TASK INPUT section start

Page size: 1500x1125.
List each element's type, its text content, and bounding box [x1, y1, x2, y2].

TASK INPUT section end
TASK INPUT section start

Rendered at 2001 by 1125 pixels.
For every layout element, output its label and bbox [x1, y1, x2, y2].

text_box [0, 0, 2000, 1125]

TASK INPUT section end

> [WHAT YOU NEED TO DO]: Go through the material above and output exactly the lines from the one containing "Page size: 1500x1125." through the one containing "List each element's".

> [TASK ANSWER]:
Page size: 1500x1125.
List each element's type, its text content, and bounding box [x1, y1, x2, y2].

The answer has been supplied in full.